É nesse sentido que se alerta sobre os impactos de crescentes importações e do aumento da vulnerabilidade do país à elevação dos preços dos combustíveis, principalmente em momento do real depreciado.

Não é demais lembrar que o sucesso do Novo Mercado de Gás depende de preço acessível e previsível e, portanto, de medidas mitigadoras de impactos imprevisíveis, alheios à capacidade de gestão das empresas.

Em um momento em que o país se encontra com a economia fragilizada, sofrendo as consequências de uma recente queda do PIB de 4,1%, a expectativa de aumento do preço do gás aumenta os riscos de negócio, reduz o ímpeto pelo uso do energético e, consequentemente, desmotiva investimentos.

Nessas condições, a palavra de ordem parece ser flexibilidade. Será preciso agir rápido para garantir a flexibilidade suficiente para os ajustes de mercado que se fizerem necessários. Muito provavelmente serão necessários contratos com possibilidade de cancelamento mediante notificação prévia, contratos de compra e venda de GNL sem obrigação de destino final, contratos de compra e venda de gás com maior flexibilidade de demanda.

Também serão necessários os instrumentos previstos no projeto da Nova Lei do Gás (PL nº 4476/20, antigo PL nº 6704/13) como, por exemplo, as estruturas de estocagem de gás e as regulamentações necessárias para que elas funcionem, além de instrumentos regulatórios como fundos amortizadores e/ou tributos ad rem[4] similares à Cide, regulamentação para mercado secundário dentre outros itens.

Por tudo isso, há que se reconhecer que o sucesso do Novo Mercado de Gás depende fundamentalmente do empenho e suporte da Petrobras para agilizar imediatamente todos esses requisitos, inclusive aqueles já determinados pelo Cade no Termo de Cessação de Conduta (TCC), assim como da integração dos diversos órgãos do governo.

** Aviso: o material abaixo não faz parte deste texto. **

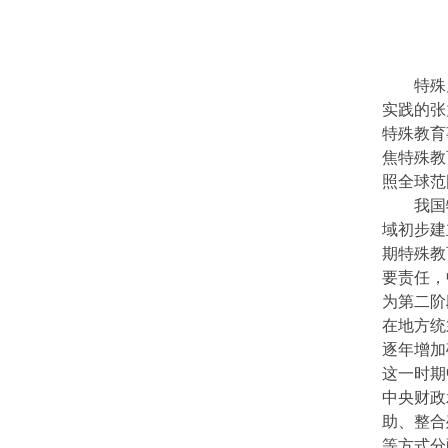
特殊
实践的张
特殊教育
焦特殊教
照全球范
我国
域初步建
期特殊教
要责任，
为第二阶
在地方统
逐年增加
这一时期
中央财政
助、整合
等方式分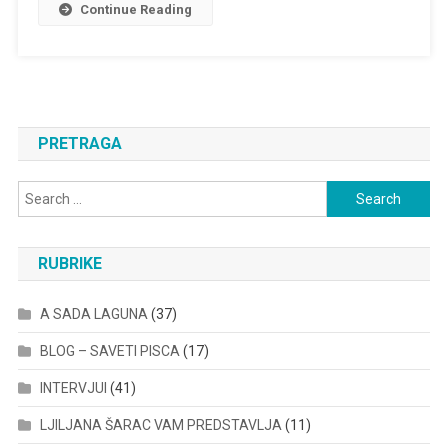
Continue Reading
PRETRAGA
Search
for:
RUBRIKE
A SADA LAGUNA
(37)
BLOG – SAVETI PISCA
(17)
INTERVJUI
(41)
LJILJANA ŠARAC VAM PREDSTAVLJA
(11)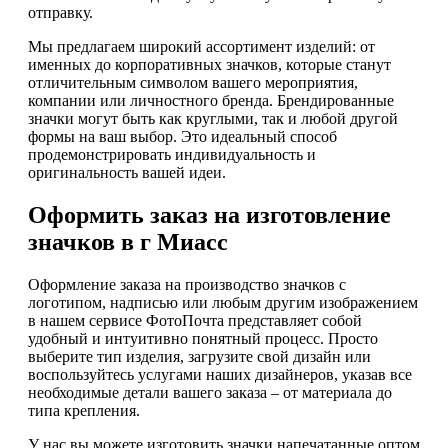
отправку.
Мы предлагаем широкий ассортимент изделий: от
именных до корпоративных значков, которые станут
отличительным символом вашего мероприятия,
компании или личностного бренда. Брендированные
значки могут быть как круглыми, так и любой другой
формы на ваш выбор. Это идеальный способ
продемонстрировать индивидуальность и
оригинальность вашей идеи.
Оформить заказ на изготовление
значков в г Миасс
Оформление заказа на производство значков с
логотипом, надписью или любым другим изображением
в нашем сервисе ФотоПочта представляет собой
удобный и интуитивно понятный процесс. Просто
выберите тип изделия, загрузите свой дизайн или
воспользуйтесь услугами наших дизайнеров, указав все
необходимые детали вашего заказа – от материала до
типа крепления.
У нас вы можете изготовить значки напечатанные оптом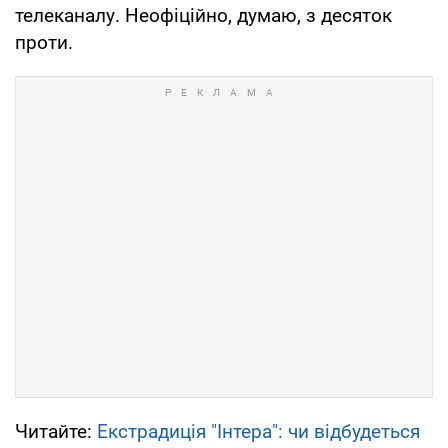
телеканалу. Неофіційно, думаю, з десяток
проти.
Читайте:
Екстрадиція "Інтера": чи відбудеться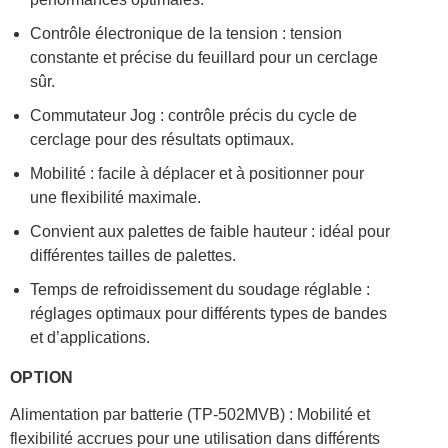
Contrôle électronique de la tension : tension
constante et précise du feuillard pour un cerclage
sûr.
Commutateur Jog : contrôle précis du cycle de
cerclage pour des résultats optimaux.
Mobilité : facile à déplacer et à positionner pour
une flexibilité maximale.
Convient aux palettes de faible hauteur : idéal pour
différentes tailles de palettes.
Temps de refroidissement du soudage réglable :
réglages optimaux pour différents types de bandes
et d’applications.
OPTION
Alimentation par batterie (TP-502MVB) : Mobilité et
flexibilité accrues pour une utilisation dans différents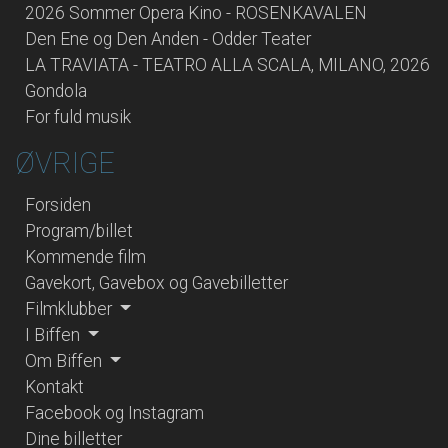
2026 Sommer Opera Kino - ROSENKAVALEN
Den Ene og Den Anden - Odder Teater
LA TRAVIATA - TEATRO ALLA SCALA, MILANO, 2026
Gondola
For fuld musik
ØVRIGE
Forsiden
Program/billet
Kommende film
Gavekort, Gavebox og Gavebilletter
Filmklubber
I Biffen
Om Biffen
Kontakt
Facebook og Instagram
Dine billetter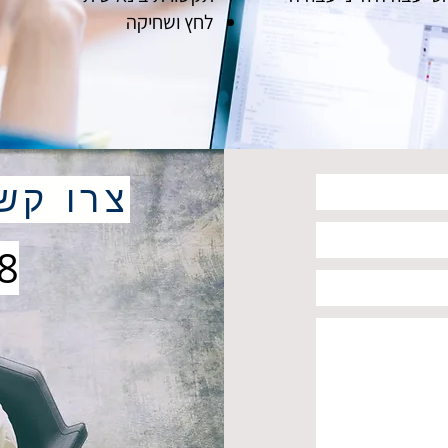
לחץ ושחיקה
צרו קש
8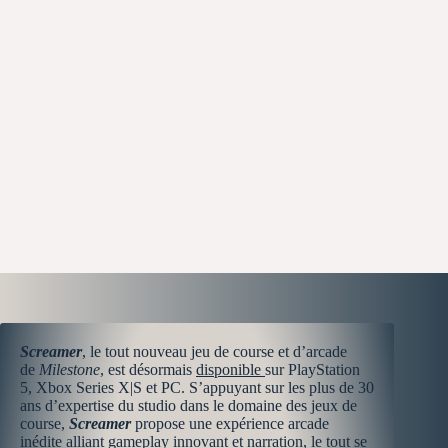
Screamer
, le tout nouveau jeu de course et d’arcade
de
Milestone
, est désormais
disponible
sur PlayStation
5, Xbox Series X|S et PC. S’appuyant sur les plus de 30
ans d’expertise du studio dans le domaine des jeux de
course,
Screamer
propose une expérience arcade
inédite alliant gameplay innovant et narration, le tout se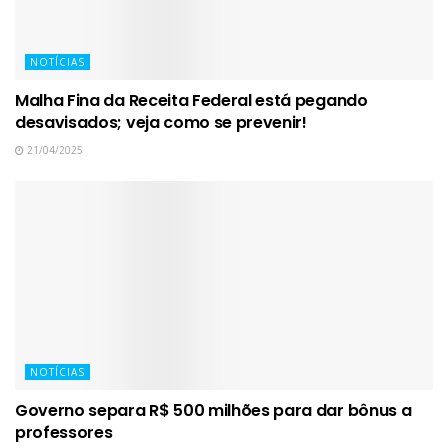
NOTÍCIAS
Malha Fina da Receita Federal está pegando
desavisados; veja como se prevenir!
21/04/2025
NOTÍCIAS
Governo separa R$ 500 milhões para dar bônus a
professores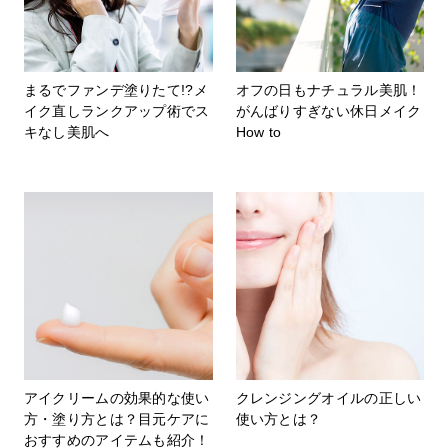
まるでファンデ塗りたて!?メ
オフの日もナチュラル美肌！
イク直しランクアップ術でス
がんばりすぎない休日メイク
キなし美肌へ
How to
アイクリームの効果的な使い
クレンジングオイルの正しい
方・塗り方とは？目元ケアに
使い方とは？
おすすめのアイテムも紹介！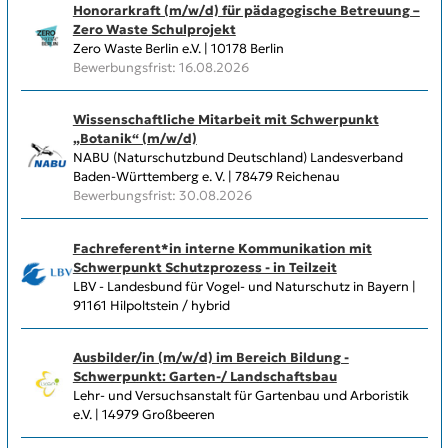
Honorarkraft (m/w/d) für pädagogische Betreuung –
Zero Waste Schulprojekt
Zero Waste Berlin e.V. | 10178 Berlin
Bewerbungsfrist: 16.08.2026
Wissenschaftliche Mitarbeit mit Schwerpunkt
„Botanik“ (m/w/d)
NABU (Naturschutzbund Deutschland) Landesverband
Baden-Württemberg e. V. | 78479 Reichenau
Bewerbungsfrist: 30.08.2026
Fachreferent*in interne Kommunikation mit
Schwerpunkt Schutzprozess - in Teilzeit
LBV - Landesbund für Vogel- und Naturschutz in Bayern |
91161 Hilpoltstein / hybrid
Ausbilder/in (m/w/d) im Bereich Bildung -
Schwerpunkt: Garten-/ Landschaftsbau
Lehr- und Versuchsanstalt für Gartenbau und Arboristik
e.V. | 14979 Großbeeren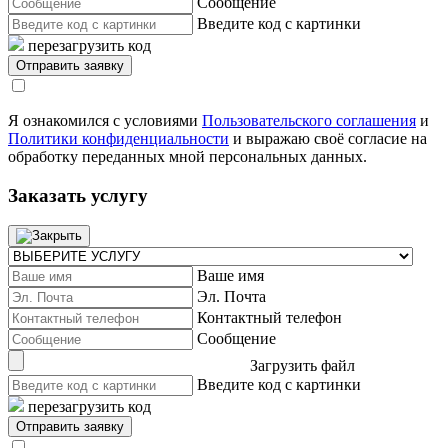
Сообщение
Введите код с картинки
перезагрузить код
Я ознакомился с условиями
Пользовательского соглашения
и
Политики конфиденциальности
и выражаю своё согласие на
обработку переданных мной персональных данных.
Заказать услугу
Ваше имя
Эл. Почта
Контактный телефон
Сообщение
Загрузить файл
Введите код с картинки
перезагрузить код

No mais, há que se reconhecer também que os governos estaduais estão atentos à questão do gás natural e que se movimentam para atrair investimentos que advirão da desverticalização da cadeia. A mais recente iniciativa de que se tem notícia é o projeto de lei nº 1.937/2020, da Assembleia Legislativa do Estado do Rio de Janeiro (Alerj), que pretende conceder tratamento tributário diferenciado para empresas que venham se instalar no Rio de Janeiro, com o objetivo de gerar energia elétrica a partir de usinas termoelétricas.

 

Notas:

[1] Para os casos que envolvam documentos fiscais por exemplo é comum o uso de Ajustes SINIEF (por exemplo o Ajuste SINIEF 07/05 instituiu a NFe modelo 55).

[2] GNL – Gás Natural Liquefeito, ou seja, gás transportado sob a forma de líquido.

[3] US EIA - US Energy Information Administration

[4] Tributos ad rem são vinculados a uma base de cálculo física como peso, volume ou qualquer outra unidade física.

 

Magda Chambriard é consultora na FGV Energia. Mestre em Engenharia Química pela COPPE/UFRJ e Engenheira Civil pela UFRJ, se especializou em engenharia de reservatórios e avaliação de formações e posteriormente em produção de petróleo e gás, na hoje denominada Universidade Petrobras.  Na ANP assumiu a Diretoria em 2008 e a Diretoria Geral em 2012, tendo liderado a criação da Superintendência de Segurança e Meio Ambiente, Superintendência de Tecnologia da Informação, os trabalhos relativos aos estudos e elaboração dos contratos e editais, além dos estudos técnicos que culminaram na primeira licitação do pré-sal, além das licitações tradicionais sob regime de concessão. Foi responsável pelas áreas de Auditoria, Corregedoria, Procuradoria, Promoção de Licitações, Abastecimento, Fiscalização da Distribuição e Revenda de Combustíveis, Recursos Humanos, Administrativa-Financeira, Relações Governamentais além das relativas a Exploração e Produção.